Context governance: Not just persistent memory, but policies that define what gets retained, who can access it, how it gets updated, and when it gets purged. The design provides continuity. The governance makes continuity safe.
Workflow boundaries: Not just end-to-end automation, but permission systems, escalation rules, rollback capabilities, and error handling for every step in the chain. The design creates depth. The governance prevents depth from becoming uncontrolled scope.
Decision accountability: Not just collaboration interfaces, but clear authority models, documented decision points, and measured outcomes. The design enables collaboration. The governance makes collaboration governable.

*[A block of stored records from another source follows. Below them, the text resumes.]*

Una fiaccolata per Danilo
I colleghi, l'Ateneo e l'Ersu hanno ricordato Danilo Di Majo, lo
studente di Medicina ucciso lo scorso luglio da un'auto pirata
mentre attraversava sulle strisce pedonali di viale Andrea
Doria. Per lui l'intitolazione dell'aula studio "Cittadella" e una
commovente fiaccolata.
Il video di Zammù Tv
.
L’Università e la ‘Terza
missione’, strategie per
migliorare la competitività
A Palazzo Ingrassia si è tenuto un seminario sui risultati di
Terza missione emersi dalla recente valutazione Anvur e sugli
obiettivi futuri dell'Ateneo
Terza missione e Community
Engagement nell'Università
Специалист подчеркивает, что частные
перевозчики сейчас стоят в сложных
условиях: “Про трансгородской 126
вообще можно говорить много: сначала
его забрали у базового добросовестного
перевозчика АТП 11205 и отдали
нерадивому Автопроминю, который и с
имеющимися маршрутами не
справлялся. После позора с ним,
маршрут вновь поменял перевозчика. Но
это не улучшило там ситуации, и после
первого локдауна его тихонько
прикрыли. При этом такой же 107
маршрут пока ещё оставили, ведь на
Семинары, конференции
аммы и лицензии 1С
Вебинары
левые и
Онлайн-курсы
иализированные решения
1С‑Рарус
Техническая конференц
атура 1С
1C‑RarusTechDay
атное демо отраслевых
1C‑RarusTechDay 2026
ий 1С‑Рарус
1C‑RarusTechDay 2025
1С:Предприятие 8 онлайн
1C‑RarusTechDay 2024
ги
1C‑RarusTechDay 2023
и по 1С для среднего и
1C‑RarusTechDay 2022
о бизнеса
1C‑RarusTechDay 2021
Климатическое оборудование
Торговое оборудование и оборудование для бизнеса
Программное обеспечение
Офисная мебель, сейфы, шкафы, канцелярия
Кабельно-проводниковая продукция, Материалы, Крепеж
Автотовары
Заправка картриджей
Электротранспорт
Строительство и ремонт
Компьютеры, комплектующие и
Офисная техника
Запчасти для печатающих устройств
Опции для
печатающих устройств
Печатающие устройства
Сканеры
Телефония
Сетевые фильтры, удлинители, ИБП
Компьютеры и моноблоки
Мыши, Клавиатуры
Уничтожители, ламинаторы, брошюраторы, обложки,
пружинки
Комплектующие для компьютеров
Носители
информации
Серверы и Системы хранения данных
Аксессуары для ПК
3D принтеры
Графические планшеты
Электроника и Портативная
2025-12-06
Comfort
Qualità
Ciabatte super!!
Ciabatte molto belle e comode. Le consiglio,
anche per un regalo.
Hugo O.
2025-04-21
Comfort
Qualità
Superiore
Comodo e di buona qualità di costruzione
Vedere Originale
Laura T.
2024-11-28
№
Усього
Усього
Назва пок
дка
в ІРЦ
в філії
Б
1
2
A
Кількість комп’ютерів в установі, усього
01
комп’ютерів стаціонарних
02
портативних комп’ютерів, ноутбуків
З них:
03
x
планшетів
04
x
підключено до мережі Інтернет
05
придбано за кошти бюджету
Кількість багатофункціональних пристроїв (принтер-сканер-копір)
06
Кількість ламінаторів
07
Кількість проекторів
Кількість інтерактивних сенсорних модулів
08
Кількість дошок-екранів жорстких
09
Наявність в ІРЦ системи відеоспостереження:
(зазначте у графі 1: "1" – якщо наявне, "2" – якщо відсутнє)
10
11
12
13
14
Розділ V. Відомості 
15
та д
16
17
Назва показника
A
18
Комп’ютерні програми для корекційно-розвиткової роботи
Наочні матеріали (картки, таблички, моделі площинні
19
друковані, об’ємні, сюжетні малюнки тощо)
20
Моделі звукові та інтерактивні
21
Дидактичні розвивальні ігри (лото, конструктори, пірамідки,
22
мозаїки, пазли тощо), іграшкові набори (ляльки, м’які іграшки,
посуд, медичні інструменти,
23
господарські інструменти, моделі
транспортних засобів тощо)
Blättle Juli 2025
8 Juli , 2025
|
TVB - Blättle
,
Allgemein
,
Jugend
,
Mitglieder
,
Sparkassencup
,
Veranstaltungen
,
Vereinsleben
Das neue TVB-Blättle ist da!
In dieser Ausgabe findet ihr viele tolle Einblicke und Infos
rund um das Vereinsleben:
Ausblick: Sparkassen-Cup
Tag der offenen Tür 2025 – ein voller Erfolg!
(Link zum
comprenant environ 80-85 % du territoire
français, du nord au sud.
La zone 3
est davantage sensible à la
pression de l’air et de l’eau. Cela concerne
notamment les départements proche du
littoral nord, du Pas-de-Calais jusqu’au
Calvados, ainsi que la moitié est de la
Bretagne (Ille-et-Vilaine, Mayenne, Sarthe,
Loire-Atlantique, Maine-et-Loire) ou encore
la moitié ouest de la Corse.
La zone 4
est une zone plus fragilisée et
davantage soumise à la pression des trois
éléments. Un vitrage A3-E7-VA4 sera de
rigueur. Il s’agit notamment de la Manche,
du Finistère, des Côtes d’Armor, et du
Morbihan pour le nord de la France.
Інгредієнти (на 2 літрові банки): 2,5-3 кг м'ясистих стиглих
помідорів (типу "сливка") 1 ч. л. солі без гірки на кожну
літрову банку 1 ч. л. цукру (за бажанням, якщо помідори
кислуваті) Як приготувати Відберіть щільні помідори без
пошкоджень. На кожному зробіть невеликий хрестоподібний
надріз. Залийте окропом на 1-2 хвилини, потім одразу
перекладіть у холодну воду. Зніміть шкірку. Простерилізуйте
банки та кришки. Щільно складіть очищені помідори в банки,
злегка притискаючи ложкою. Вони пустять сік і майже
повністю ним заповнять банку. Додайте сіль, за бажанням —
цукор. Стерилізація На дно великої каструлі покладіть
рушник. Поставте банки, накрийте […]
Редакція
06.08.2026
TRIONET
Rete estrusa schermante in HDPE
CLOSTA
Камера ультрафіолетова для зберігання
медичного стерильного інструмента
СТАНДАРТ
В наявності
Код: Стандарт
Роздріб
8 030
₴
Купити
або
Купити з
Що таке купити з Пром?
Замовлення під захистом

The Commercial Circularity
It is worth noting what McKinsey is selling here. McKinsey acquired LUNAR Design in 2012 and Veryday in 2015 to build their design consulting practice. Chris Smith writes from that practice. The article diagnoses a design problem and prescribes design solutions. The circularity is structural: McKinsey’s research identifies problems that require McKinsey’s services.
This does not make the observations wrong. Many consulting firms produce genuinely useful analysis that happens to align with their service offerings. But it means the framing is commercially motivated. When McKinsey says the problem is design, they are saying the problem is something they sell. When we say the problem is governance infrastructure, we are also saying the problem is something we build. Intellectual honesty requires acknowledging both frames.
The difference is in what the evidence supports. The pilot-to-production gap data points to governance, data, and organizational barriers more consistently than it points to design. McKinsey’s own prior research supports this: their 2025 report found that only “end-to-end implementations” show results, which is another way of saying that isolated design improvements without systemic infrastructure produce isolated results.
The Integration
Design and governance are not alternatives. They are layers.
Governance without design is the policy PDF in the shared drive that nobody reads. We have known this for years. The policy exists. The compliance exists. The behavior does not change because the governance is invisible.
Design without governance is the beautiful interface that shows nothing useful. The explanation panel with no tracing system behind it. The collaboration surface with no accountability model underneath. The continuous experience with no data governance defining what persists.
Organizations that break through pilot purgatory will build both layers simultaneously. They will design AI experiences that surface governance information. And they will build governance infrastructure that produces information worth surfacing.
McKinsey got the surface right. The foundation is the part they left out.
This analysis responds to Chris Smith’s “The value of rich and meaningful AI interactions” (McKinsey Re:think, March 2026), drawing on Apple/CMU’s IUI’26 agent UX taxonomy, Microsoft’s Magentic-UI research, BCG’s AI Radar 2025, and the NBER February 2026 executive survey.